Let the games begin. Here is an excerpt from a Huffington Post article written by Nancy Altman.
The argument, not for dealing with the long-term funding requirements of Social Security, but expanding it, will be in the forefront of the presidential political debate. It sounds so simple, we can expand (undefined) Social Security if only we tell the wealthiest to pay a little more, their fair share as defined by the political left.
The argument below is what is truly questionable. Of course we can afford to both fix and expand Social Security. All we have to do is raise the payroll tax on every worker in the US. In other words, tax their money from today’s spending for their future income security. We can spend as much of the GDP as we want on entitlements.

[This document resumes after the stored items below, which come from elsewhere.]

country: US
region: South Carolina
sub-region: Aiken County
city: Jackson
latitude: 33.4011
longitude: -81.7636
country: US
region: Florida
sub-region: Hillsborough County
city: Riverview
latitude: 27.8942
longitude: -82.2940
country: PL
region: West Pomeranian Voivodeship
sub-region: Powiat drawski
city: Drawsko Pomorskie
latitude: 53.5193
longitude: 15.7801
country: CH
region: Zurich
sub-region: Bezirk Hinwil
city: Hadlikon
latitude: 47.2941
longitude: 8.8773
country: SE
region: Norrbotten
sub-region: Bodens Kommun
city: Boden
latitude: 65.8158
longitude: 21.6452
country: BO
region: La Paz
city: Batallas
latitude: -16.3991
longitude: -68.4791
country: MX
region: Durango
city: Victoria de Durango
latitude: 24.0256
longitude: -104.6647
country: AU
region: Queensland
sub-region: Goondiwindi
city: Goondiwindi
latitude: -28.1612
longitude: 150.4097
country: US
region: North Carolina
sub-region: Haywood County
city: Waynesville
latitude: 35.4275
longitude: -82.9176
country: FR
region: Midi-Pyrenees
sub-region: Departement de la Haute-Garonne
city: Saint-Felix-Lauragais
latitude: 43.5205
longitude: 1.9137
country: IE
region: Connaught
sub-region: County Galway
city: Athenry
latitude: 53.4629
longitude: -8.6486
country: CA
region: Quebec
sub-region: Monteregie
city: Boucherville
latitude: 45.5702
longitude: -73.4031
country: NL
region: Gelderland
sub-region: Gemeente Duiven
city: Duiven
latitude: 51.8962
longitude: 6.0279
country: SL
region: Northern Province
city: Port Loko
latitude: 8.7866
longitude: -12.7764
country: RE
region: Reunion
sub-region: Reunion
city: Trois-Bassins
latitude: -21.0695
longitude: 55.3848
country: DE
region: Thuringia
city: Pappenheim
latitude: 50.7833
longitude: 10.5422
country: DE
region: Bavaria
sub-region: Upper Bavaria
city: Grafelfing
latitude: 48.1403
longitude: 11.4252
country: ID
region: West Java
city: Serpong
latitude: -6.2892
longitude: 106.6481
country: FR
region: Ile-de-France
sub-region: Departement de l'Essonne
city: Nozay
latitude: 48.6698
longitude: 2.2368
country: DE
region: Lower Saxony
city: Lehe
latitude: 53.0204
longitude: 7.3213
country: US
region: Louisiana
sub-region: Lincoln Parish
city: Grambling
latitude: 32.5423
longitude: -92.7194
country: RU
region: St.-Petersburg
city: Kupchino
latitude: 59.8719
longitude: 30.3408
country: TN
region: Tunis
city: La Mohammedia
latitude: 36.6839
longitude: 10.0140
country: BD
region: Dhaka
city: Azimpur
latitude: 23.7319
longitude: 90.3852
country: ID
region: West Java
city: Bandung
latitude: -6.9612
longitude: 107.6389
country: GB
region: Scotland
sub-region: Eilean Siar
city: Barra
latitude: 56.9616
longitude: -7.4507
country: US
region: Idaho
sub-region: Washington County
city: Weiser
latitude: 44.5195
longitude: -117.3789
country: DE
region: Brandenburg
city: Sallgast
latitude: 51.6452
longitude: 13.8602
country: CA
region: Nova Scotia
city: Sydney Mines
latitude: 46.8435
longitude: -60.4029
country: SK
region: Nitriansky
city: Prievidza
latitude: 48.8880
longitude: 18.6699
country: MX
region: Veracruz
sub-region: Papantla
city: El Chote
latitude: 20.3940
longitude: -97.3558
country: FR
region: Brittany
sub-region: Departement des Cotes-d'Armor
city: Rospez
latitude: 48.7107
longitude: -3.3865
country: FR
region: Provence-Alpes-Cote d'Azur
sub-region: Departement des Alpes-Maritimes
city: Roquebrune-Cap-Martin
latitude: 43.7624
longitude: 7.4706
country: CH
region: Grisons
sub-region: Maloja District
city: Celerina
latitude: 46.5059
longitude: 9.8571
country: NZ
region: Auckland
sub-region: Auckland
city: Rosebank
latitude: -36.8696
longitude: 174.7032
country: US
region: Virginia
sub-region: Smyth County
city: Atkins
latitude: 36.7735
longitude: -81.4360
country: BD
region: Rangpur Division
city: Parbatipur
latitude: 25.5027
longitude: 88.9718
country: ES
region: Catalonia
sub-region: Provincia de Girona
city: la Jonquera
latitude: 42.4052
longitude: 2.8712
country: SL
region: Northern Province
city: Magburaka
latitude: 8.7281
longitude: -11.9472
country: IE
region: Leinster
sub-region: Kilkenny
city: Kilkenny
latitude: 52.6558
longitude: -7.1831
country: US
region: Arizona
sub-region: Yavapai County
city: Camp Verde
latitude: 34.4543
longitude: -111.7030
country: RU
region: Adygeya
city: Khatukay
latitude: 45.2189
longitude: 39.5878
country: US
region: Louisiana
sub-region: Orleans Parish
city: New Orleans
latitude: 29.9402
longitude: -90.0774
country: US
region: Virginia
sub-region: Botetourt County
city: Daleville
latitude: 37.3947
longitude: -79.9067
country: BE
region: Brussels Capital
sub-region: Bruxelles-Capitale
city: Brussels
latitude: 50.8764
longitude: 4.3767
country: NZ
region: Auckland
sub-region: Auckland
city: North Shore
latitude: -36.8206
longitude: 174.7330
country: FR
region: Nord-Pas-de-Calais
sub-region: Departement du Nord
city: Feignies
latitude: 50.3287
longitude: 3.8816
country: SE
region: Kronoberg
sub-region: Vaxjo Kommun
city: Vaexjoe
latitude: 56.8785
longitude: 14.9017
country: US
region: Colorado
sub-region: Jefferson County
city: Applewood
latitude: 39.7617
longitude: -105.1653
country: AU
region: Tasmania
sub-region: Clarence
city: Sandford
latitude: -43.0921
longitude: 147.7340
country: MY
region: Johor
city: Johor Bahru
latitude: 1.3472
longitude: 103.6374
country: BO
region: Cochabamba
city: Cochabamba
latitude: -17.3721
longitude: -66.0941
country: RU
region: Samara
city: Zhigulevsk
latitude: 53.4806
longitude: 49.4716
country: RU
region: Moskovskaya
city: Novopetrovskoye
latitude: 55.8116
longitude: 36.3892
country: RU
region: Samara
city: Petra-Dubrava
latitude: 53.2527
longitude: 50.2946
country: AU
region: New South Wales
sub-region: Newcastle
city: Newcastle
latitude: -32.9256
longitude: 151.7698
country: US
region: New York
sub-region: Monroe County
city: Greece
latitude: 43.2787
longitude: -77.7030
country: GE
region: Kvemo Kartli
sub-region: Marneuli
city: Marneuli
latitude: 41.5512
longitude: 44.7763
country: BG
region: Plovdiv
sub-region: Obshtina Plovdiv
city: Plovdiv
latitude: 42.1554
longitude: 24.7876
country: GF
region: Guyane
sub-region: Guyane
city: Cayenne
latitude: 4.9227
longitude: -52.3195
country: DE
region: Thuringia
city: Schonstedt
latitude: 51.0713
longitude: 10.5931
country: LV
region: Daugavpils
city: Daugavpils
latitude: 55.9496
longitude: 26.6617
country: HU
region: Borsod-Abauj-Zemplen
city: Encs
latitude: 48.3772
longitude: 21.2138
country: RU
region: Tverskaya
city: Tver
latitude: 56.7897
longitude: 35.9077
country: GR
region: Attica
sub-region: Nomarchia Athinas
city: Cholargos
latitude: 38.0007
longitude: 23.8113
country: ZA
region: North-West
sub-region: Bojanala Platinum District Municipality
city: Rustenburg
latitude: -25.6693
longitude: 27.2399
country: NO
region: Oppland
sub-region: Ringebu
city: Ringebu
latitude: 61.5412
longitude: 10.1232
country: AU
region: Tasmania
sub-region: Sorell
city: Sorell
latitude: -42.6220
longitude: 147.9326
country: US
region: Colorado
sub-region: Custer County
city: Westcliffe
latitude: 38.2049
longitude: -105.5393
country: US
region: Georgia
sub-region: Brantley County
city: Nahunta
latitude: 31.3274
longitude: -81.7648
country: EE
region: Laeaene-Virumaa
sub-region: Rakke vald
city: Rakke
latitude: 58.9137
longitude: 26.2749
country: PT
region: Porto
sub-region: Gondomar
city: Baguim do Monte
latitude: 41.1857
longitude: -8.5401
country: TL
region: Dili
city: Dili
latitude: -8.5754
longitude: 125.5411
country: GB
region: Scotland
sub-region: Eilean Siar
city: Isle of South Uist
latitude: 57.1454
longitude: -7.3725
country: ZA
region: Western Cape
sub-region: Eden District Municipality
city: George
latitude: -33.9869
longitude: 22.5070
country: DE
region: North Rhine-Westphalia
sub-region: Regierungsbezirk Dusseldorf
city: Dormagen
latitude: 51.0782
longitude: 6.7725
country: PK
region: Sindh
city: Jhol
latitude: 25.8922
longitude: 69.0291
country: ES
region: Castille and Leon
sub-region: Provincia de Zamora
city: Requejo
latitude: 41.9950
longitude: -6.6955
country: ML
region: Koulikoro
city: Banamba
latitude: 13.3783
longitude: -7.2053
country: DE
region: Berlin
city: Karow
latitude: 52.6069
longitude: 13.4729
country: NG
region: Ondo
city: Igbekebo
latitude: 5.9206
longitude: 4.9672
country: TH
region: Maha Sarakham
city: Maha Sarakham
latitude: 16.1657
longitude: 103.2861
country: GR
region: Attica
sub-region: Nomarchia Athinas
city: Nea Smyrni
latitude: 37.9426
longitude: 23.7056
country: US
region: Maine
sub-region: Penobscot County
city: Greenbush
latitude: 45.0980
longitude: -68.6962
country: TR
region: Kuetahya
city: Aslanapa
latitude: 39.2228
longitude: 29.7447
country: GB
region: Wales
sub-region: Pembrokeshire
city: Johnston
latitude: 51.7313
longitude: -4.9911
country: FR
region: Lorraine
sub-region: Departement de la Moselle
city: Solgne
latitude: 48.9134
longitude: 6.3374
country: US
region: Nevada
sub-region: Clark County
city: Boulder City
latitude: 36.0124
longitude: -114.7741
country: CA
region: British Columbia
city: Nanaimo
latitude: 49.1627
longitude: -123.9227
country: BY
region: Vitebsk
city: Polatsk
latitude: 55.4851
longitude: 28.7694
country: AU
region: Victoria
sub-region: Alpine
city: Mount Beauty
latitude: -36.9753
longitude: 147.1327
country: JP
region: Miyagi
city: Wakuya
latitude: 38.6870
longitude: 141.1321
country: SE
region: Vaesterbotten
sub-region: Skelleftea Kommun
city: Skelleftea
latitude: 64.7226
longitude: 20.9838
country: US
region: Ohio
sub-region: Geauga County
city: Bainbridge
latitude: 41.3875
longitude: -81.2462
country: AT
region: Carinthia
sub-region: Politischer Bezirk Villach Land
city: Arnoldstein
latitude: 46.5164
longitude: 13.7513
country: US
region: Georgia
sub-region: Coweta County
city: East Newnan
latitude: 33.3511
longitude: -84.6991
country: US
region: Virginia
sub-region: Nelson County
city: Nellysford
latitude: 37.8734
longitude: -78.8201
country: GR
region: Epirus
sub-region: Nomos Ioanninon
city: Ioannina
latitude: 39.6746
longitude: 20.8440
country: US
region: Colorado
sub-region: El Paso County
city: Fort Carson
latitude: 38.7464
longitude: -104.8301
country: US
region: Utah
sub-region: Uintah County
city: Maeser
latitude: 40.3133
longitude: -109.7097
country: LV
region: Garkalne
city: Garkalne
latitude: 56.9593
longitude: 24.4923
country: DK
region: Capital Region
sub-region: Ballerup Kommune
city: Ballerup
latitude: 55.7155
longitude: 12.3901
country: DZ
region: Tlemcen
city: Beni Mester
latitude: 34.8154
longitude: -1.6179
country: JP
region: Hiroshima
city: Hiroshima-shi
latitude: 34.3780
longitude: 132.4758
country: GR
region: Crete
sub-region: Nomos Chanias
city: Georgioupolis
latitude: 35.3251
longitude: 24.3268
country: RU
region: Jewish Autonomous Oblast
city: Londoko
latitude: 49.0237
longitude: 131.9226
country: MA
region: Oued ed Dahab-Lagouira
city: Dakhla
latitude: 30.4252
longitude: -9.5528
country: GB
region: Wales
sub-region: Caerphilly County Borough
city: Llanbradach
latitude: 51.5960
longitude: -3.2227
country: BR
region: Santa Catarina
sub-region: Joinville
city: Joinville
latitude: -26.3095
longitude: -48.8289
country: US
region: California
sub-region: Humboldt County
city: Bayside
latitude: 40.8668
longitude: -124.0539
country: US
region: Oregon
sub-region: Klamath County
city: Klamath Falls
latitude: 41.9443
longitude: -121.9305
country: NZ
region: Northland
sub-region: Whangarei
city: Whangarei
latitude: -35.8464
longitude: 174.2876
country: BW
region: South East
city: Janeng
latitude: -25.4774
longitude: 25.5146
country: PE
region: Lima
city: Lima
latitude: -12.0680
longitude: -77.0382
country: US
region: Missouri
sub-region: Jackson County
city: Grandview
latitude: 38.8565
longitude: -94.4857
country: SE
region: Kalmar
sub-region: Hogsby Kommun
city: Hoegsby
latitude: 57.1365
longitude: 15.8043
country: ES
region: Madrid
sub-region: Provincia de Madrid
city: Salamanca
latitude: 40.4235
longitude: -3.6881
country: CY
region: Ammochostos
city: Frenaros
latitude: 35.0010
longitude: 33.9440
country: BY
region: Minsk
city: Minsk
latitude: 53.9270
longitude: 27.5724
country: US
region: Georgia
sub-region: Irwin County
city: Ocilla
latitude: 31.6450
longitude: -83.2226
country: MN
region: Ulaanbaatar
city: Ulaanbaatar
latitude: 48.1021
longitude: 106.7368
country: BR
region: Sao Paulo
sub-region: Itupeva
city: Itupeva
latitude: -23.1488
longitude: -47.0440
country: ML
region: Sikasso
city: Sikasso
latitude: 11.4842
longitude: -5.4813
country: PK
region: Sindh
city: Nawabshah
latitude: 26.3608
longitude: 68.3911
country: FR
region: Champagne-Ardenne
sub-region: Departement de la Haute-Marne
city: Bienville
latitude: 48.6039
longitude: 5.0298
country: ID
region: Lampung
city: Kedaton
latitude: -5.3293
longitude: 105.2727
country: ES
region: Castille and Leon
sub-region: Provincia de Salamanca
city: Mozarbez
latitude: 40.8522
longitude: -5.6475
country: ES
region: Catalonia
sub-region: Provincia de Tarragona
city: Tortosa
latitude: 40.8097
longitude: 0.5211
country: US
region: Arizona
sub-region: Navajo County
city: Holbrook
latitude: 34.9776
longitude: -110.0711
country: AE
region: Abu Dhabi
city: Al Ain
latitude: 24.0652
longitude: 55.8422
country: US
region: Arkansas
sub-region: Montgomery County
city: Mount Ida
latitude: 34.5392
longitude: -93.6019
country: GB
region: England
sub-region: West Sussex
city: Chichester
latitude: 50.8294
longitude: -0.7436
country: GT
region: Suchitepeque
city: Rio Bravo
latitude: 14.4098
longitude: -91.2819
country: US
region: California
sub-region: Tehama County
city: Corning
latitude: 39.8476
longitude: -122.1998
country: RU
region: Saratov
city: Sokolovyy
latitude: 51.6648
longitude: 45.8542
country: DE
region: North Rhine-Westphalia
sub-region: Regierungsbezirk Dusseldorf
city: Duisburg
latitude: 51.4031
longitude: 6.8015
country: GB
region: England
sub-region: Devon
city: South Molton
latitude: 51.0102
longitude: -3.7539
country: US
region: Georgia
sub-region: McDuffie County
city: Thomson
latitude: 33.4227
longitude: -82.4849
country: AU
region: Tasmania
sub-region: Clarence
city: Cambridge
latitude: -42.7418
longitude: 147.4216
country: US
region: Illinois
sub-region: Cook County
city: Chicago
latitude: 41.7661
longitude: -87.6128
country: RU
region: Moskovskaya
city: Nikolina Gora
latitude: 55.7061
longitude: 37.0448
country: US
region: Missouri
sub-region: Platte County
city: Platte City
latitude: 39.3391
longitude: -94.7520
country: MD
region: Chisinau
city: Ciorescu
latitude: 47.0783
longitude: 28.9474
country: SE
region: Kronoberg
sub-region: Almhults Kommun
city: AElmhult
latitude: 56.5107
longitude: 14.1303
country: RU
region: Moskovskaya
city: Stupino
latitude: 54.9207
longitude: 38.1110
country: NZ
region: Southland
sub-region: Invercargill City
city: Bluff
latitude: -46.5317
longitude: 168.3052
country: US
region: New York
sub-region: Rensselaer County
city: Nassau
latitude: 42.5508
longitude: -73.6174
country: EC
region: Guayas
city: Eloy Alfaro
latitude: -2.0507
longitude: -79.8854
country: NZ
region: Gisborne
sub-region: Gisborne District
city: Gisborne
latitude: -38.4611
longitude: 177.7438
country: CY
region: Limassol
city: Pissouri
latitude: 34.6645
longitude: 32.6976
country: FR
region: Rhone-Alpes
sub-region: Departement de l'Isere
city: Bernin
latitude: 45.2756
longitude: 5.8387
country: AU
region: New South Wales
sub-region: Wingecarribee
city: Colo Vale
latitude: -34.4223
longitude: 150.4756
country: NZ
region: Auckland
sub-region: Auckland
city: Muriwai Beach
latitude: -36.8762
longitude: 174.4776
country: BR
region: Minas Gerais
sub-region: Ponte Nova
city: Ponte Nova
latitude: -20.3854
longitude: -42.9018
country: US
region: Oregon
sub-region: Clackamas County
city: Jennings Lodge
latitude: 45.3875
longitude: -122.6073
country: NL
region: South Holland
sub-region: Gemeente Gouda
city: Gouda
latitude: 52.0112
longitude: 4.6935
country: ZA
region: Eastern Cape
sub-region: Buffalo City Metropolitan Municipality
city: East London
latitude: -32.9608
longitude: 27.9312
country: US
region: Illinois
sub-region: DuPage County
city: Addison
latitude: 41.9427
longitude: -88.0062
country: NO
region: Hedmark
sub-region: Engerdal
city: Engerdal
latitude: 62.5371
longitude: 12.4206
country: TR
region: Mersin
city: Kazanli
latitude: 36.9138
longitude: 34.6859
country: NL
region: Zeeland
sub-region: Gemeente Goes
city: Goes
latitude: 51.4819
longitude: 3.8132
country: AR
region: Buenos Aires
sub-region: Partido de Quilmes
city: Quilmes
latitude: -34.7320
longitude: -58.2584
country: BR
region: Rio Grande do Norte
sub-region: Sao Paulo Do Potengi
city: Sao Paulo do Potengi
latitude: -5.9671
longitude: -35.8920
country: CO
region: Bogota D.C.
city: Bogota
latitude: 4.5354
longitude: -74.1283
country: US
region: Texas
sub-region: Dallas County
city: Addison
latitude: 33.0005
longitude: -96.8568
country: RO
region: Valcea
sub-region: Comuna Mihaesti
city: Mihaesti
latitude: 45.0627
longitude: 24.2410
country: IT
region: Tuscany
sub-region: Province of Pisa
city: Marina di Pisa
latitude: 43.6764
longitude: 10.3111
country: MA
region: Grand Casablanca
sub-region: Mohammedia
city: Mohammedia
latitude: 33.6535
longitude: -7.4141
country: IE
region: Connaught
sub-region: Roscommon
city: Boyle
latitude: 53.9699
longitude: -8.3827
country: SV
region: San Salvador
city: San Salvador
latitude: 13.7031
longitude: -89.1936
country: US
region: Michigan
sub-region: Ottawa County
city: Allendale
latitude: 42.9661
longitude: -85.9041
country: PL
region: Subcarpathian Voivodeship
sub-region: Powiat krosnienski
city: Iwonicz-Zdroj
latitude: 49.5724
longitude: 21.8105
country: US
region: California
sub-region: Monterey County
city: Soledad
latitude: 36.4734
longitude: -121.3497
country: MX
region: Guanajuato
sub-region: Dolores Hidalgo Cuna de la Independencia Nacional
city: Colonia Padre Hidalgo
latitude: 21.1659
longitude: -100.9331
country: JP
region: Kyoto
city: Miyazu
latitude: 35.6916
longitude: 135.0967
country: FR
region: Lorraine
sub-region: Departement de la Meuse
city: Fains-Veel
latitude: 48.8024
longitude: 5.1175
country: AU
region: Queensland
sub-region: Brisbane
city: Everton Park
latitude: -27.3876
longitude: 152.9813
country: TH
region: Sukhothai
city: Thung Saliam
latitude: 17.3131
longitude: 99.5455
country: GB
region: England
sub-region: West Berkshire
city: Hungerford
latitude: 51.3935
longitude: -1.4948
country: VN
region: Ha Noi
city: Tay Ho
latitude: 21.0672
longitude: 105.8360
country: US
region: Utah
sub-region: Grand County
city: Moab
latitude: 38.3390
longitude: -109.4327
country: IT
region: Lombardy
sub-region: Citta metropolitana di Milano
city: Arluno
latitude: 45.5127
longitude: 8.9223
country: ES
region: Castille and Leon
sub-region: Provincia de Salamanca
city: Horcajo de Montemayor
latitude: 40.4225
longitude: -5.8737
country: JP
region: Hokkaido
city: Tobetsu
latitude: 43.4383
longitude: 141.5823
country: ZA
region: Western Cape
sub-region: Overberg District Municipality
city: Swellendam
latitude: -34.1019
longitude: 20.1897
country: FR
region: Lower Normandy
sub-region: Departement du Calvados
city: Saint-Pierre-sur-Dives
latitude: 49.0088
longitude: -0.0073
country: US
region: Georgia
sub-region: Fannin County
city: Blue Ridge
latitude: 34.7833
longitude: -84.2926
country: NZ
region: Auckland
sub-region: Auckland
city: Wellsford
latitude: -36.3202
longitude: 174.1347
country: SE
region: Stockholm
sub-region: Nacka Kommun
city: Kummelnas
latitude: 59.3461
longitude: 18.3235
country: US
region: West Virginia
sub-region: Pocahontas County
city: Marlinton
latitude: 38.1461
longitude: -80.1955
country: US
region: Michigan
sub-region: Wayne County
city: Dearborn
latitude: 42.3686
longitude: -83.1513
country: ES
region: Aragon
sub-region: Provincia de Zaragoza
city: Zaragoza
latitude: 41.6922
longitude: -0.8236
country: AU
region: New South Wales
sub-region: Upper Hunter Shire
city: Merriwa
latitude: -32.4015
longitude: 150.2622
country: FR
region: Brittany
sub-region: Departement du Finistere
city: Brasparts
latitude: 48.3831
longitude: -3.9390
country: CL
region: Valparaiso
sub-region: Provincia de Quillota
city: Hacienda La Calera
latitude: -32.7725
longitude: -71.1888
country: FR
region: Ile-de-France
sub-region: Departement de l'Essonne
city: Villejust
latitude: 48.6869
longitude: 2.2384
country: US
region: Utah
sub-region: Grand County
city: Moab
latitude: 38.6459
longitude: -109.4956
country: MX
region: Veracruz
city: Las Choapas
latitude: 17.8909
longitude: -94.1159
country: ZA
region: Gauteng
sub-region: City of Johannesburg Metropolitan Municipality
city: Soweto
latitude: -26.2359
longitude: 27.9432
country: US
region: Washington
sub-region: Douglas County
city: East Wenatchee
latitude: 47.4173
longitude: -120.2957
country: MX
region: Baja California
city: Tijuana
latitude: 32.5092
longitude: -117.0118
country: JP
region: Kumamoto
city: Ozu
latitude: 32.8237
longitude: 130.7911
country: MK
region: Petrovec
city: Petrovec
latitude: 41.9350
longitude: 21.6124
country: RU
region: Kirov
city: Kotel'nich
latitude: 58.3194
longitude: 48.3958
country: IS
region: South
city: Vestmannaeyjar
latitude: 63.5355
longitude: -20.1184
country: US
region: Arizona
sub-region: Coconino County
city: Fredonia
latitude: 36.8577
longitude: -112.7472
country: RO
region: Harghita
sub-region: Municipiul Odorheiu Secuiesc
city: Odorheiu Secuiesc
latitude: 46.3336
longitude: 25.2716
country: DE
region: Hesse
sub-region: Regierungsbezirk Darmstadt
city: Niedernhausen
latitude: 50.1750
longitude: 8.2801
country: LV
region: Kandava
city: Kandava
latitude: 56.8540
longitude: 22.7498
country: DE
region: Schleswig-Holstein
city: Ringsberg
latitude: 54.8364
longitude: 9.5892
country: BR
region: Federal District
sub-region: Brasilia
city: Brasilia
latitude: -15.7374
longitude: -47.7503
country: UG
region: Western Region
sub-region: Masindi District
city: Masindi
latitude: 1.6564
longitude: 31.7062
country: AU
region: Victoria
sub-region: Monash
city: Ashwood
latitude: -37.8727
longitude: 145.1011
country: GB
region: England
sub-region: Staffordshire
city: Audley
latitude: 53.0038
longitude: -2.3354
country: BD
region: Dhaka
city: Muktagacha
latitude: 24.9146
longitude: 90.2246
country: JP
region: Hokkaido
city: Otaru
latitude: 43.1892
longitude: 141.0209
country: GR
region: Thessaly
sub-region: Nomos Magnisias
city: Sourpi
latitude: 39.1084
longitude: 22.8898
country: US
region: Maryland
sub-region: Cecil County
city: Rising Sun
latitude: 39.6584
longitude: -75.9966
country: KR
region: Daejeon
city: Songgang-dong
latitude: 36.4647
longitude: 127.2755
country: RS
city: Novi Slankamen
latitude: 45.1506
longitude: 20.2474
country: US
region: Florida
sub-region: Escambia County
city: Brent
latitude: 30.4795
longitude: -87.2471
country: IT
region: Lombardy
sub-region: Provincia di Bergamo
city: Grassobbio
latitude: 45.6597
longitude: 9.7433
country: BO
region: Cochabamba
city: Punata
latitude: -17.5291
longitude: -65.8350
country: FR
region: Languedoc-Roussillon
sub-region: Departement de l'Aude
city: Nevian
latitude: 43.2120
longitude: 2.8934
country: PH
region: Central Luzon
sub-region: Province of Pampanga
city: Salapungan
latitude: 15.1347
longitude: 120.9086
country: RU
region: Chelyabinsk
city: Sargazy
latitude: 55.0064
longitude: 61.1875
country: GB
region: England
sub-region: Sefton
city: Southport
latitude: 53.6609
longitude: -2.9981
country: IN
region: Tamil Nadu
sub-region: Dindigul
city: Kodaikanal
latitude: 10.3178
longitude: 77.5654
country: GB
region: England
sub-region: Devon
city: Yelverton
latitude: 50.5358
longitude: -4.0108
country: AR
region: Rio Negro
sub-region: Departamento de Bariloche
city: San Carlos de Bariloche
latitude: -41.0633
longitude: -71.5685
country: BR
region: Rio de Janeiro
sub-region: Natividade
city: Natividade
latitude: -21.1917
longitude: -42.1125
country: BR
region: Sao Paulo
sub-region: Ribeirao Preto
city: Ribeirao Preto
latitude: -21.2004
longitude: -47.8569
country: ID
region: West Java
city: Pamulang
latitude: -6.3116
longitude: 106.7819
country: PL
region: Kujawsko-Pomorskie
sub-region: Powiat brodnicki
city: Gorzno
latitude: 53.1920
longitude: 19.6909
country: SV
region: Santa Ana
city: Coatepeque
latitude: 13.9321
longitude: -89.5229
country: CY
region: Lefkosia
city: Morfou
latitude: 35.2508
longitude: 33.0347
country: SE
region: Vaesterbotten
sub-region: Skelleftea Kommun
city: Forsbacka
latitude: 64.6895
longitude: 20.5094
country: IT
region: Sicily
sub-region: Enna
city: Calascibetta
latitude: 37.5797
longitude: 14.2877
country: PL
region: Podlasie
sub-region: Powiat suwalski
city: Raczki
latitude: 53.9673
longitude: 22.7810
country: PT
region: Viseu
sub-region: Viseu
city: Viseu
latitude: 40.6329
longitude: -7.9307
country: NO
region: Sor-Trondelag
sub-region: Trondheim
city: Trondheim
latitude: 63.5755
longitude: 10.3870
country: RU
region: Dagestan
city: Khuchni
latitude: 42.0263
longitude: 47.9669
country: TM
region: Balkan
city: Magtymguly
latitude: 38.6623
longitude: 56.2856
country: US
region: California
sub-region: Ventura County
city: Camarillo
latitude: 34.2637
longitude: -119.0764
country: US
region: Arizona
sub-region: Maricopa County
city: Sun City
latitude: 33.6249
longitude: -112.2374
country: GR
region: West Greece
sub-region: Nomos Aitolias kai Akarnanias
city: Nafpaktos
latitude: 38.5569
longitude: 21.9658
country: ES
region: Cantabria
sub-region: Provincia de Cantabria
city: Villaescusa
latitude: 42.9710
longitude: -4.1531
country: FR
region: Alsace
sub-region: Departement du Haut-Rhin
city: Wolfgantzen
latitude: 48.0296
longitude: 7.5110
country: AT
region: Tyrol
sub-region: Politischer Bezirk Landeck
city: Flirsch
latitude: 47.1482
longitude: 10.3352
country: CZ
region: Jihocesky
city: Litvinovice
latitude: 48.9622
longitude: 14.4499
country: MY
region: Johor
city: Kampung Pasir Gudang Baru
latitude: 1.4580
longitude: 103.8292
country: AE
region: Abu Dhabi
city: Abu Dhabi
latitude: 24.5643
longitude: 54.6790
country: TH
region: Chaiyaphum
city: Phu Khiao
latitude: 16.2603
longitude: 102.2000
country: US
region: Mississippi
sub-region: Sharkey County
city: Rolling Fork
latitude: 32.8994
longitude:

But what these supporters fail to mention is that in these other countries everyone pays higher taxes, much higher than in the US. They pay a 20-22% or so sales tax, they pay generally higher income taxes and they pay an array of fees and other taxes. And they also pay additional premiums for their government health benefits.
What you hear in America is not the truth, but rather that Americans can have it all if we simply get the top 1% to 6% of our citizens to be our benefactors.
The fact is that the average senior citizen is doing quite well. Many measures of senior income do not account for all their wealth or even all their income income. Social Security was never intended to fully fund retirement. Lowest income seniors with minimal Social Security benefits were almost certainly among the lowest income all their lives. We can’t solve a lifetime of income problems in the years after age 65.
Using the word “expand” creates great expectations, but have you ever heard what proponents mean by expanding benefits and for whom?
This demography-is-destiny claim is an old and tired smoke screen to claim, simplistically, that Social Security is unaffordable. But this claim of unaffordability is ridiculous. As the wealthiest nation in the world at the wealthiest moment of our history, there is no question that we can afford a greatly expanded Social Security. As the following chart shows, Social Security spends around half what many other industrialized countries spend, as a percentage of GDP, on their counterpart programs. Indeed, it is projected that, at the dawn of the 22nd century, Social Security will cost the nation only about six percent of GDP, considerably less than most other industrialized countries are spending on their counterpart Social Security programs today.
As our senior population is projected to grow from 12 percent to 20 percent, Social Security’s costs, as a percentage of GDP, remain basically a level, horizontal line.